Segundo, datos para la toma de decisiones. El ecosistema permite entender búsquedas, intereses y comportamiento del visitante. Eso ayuda a diseñar estrategias más precisas.

Tercero, fidelización cruzada. Con el pase digital, un visitante que conoce una bodega puede acceder a beneficios en otra o en restaurantes asociados. Eso extiende la estadía y aumenta el impacto económico local.
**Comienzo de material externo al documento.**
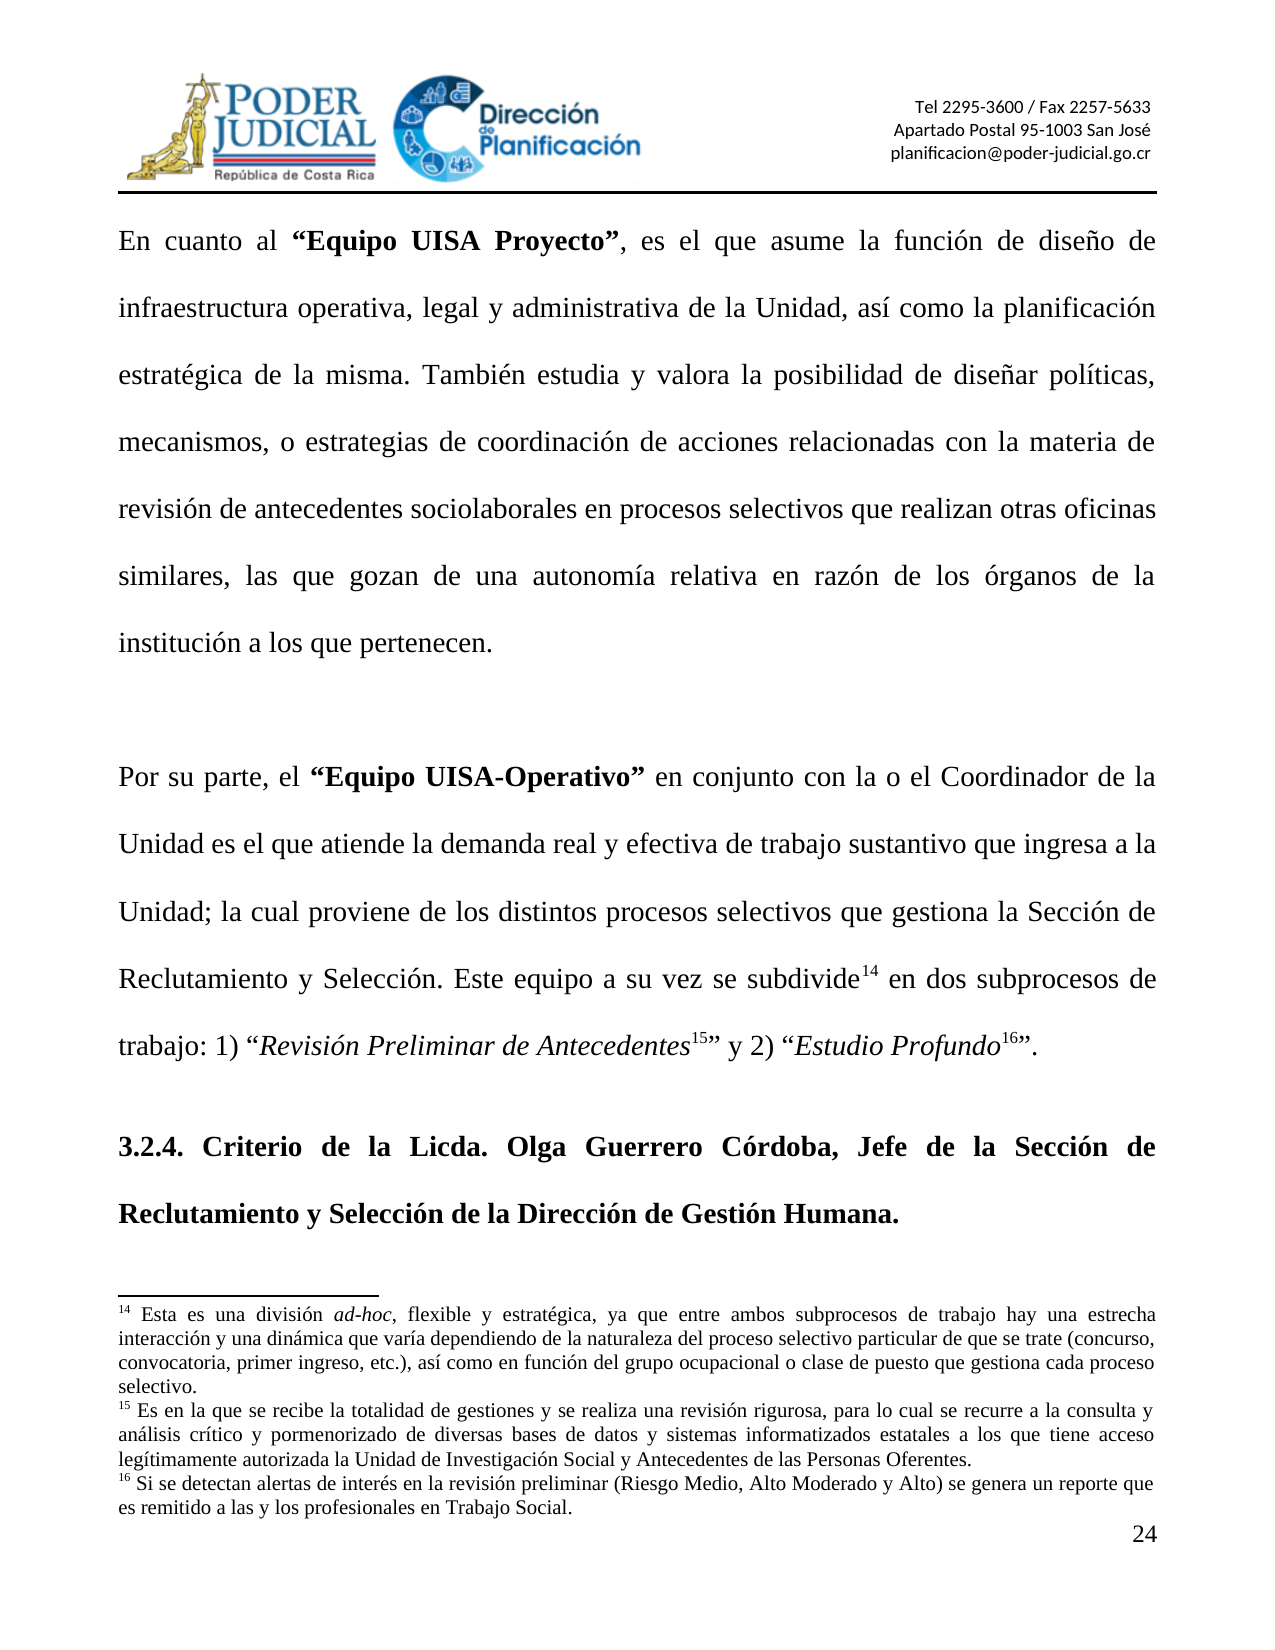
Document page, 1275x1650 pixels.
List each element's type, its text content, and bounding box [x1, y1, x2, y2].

text Por su parte, el “Equipo UISA-Operativo” en conjunto con la o el Coordinador de la Unidad es el que atiende la demanda real y efectiva de trabajo sustantivo que ingresa a la Unidad; la cual proviene de los distintos procesos selectivos que gestiona la Sección de Reclutamiento y Selección. Este equipo a su vez se subdivide en dos subprocesos de trabajo: 1) “Revisión Preliminar de Antecedentes” y 2) “Estudio Profundo”. [118, 759, 1157, 1061]
picture [126, 70, 377, 181]
text En cuanto al “Equipo UISA Proyecto”, es el que asume la función de diseño de infraestructura operativa, legal y administrativa de la Unidad, así como la planificación estratégica de la misma. También estudia y valora la posibilidad de diseñar políticas, mecanismos, o estrategias de coordinación de acciones relacionadas con la materia de revisión de antecedentes sociolaborales en procesos selectivos que realizan otras oficinas similares, las que gozan de una autonomía relativa en razón de los órganos de la institución a los que pertenecen. [118, 223, 1157, 659]
picture [388, 67, 644, 184]
text 3.2.4. Criterio de la Licda. Olga Guerrero Córdoba, Jefe de la Sección de Reclutamiento y Selección de la Dirección de Gestión Humana. [118, 1129, 1157, 1229]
Y en lo personal, Canelones no es un territorio ajeno. Nací en Montevideo, pero me crié y viví veinte años en el kilómetro 19.500. Me mueve profundamente aportar desde la tecnología a un departamento con tanto potencial vitivinícola y turístico.

Si el territorio actúa en red, la experiencia mejora y el destino se fortalece.


— ¿El objetivo es consolidarse en Uruguay o escalar rápidamente?

Primero consolidar Uruguay con el pase digital. Luego escalar con socios locales y desplegar versiones marca blanca para asociaciones y clústers internacionales.

Queremos tejer una red donde cada nodo haga más fuerte al resto. Que lo aprendido en Uruguay sirva también en Mendoza, Cataluña o el Alentejo.


Me dejó la entrevista que: 

WinesOf no es simplemente una app de vino. Es una arquitectura que ordena información, conecta actores y reduce fricciones en toda la cadena del enoturismo.

Integra bodegas, restaurantes, profesionales y viajeros bajo un mismo lenguaje, con datos consistentes, accesibilidad real y un modelo de fidelización sostenible.

En una industria basada en experiencias, la eficiencia empieza a ser el nuevo diferencial competitivo.

Desde Uruguay hacia el mundo, el desafío ya no es solo atraer visitantes, sino construir ecosistemas capaces de sostenerlos, fidelizarlos y hacerlos volver.